August 1-7 is New York State Breastfeeding Week
ALBANY, N.Y. (August 1, 2008) – The first week of August is "New York State Breastfeeding Week," in conjunction with World Breastfeeding Week.
"In proclaiming Breastfeeding Week, we recognize the tremendous health benefits that breastfed infants enjoy and how important it is to increase the number of infants that are breastfed," said State Health Commissioner Richard F. Daines, M.D. "Breastfed infants are at reduced risk for asthma, obesity, diabetes and other chronic illnesses throughout their lifetimes. The evidence is clear that being breastfed is important to the lifelong health of infants, and we want to encourage new mothers to continue to breastfeed after they return to work."
Today, women with infants and children are one of the fastest-growing segments of the U.S. labor force. Continuing to breastfeed after returning to work is one of the biggest challenges new mothers face. Many women stop nursing or expressing milk for their infants when they return to work because of a lack of privacy, inflexible schedules, and/or a non-supportive work environment.
Last year, the New York State legislature enacted The Nursing Mothers in the Workplace Act to ensure that nursing mothers can return to the labor force. This law ensures that employers support women who want to continue expressing milk for their infants after returning to work. Workplace supports for nursing mothers also benefit employers by increasing employee retention and reducing employees' absences due to infant illnesses.
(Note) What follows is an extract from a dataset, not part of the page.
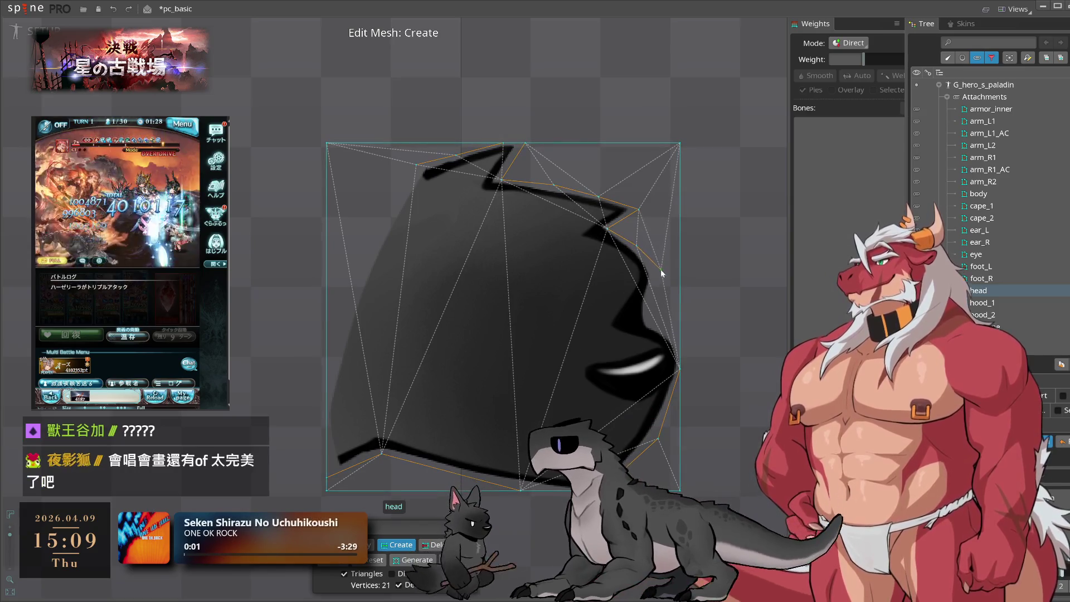
{"action": "left_click", "coordinate": [648, 319]}
{"action": "left_click", "coordinate": [680, 341]}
"Under the labor law, all nursing mothers in New York state have the right to express breast milk in the workplace, and it is the responsibility of every employer to make sure that their employees know their rights under the law," said state Labor Commissioner M. Patricia Smith. "This law is in place to make sure that nursing mothers have reasonable privacy and are treated in a respectful manner at their place of employment. I encourage anyone not being afforded these rights to contact the labor department at 1-800-447-3992 to speak to one of our investigators."
The state Department of Health is also working to ensure that new mothers are supported as they initiate breastfeeding after the birth of their children. Over the next five years, DOH will work with hospitals to increase the implementation of World Health Organization's "Baby Friendly" practices, which are associated with successful breastfeeding.